The center is now limiting free sessions for students to eight sessions per academic year.

In the past year, the center recorded a dramatic increase in students requesting the free counseling provided as a cost of their tuition. For the limited resources of the counseling center, the demand is proving overwhelming, Tim Dinger, director of the center, explained.

“We’re trying to be good stewards of our resources,” Dinger said.

“On average, people see a therapist for six to eight sessions,” Dinger said. “Providing eight sessions will serve students most effectively.”

After eight sessions, students will have the option to continue individually with their counselor for $10 per session, or join group therapy.

The fee applies to both formal counselors and the four graduate interns who work at the center.

Group therapy will begin in late February.

“Group therapy has been shown to be as effective and in some cases more effective than individual therapy,” Dinger said.

Counselor Jennifer Niles said that group therapy would enable students to move forward. The students would risk feeling vulnerable, often resulting in connections made between them said Niles.

“Anonymity and confidentiality is something students have to risk,” Dinger said. “It’s the first order of business in group therapy, and it’s addressed every session.”

As for the effects on individual therapy, Niles is confident that the changes will be positive for students.

“It creates a lot of anxiety for us when we have someone on the waiting list, and we can’t get them in,” Niles said.

Dinger said the changes will add focus to individual sessions.

Students who have experienced counseling in the past seem to have no doubts about the changes. Junior Laura Roller said the changes were reasonable.

“It makes a lot of sense,” Roller said. “I want to see my friends who need help be able to get help.”

Senior Rachel Palm sought counseling while suffering from depression and panic attacks.

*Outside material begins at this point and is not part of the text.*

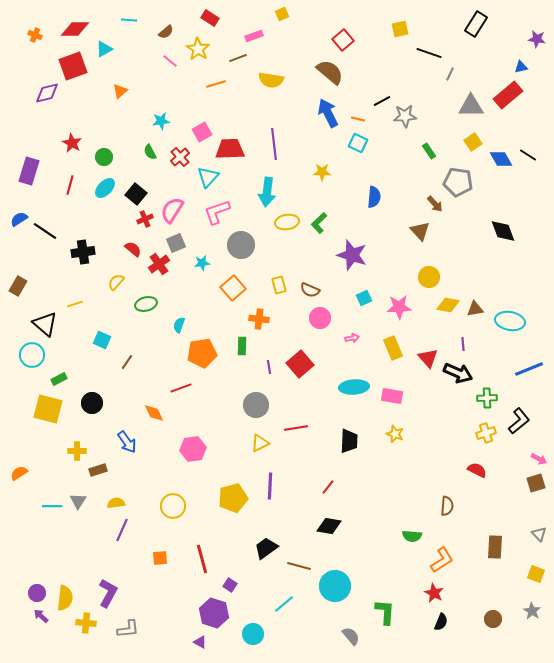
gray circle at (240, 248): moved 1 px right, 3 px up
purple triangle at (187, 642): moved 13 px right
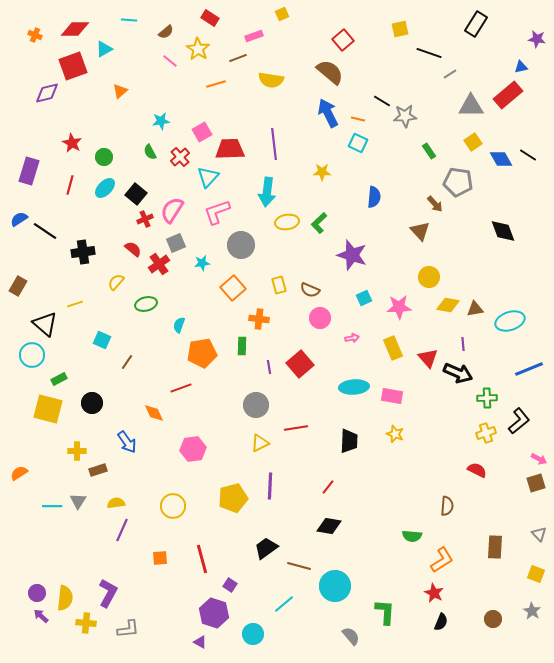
gray line at (450, 74): rotated 32 degrees clockwise
black line at (382, 101): rotated 60 degrees clockwise
cyan ellipse at (510, 321): rotated 28 degrees counterclockwise
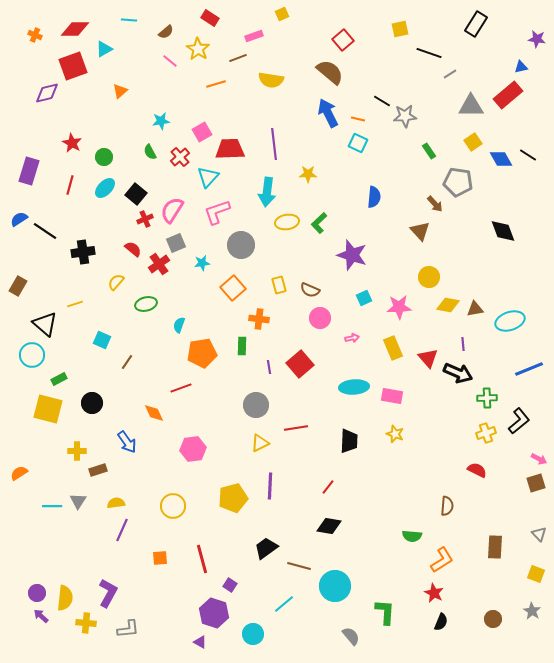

“I would not be who I am right now if I hadn’t gone through counseling,” Palm said.

Palm emphasized that she was glad more people were seeking help from the center.

Both Roller and Palm expressed concern about stigmatizing counseling. They, along with the center, long hoped that therapy would not be seen as somewhere to go when one has reached rock bottom.

“I hope students know that they can ask for help,” Dinger said.

“It can be the first step on the road to recovery, rather than a last resort,” Roller said.

Palm has been fighting the stigma by recommending several of her friends to the center. She hopes that students whose friends are going through counseling will continue to “do normal things,” by encouraging their friends and still treating them the same.

Palm said that people like that “helped me believe I was going to get better.”

Roller encouraged students to affirm their friends in seeking help.

“They should think more of their friends rather than less because they choose to go to counseling, because we all have struggles and things we go through,” Roller said.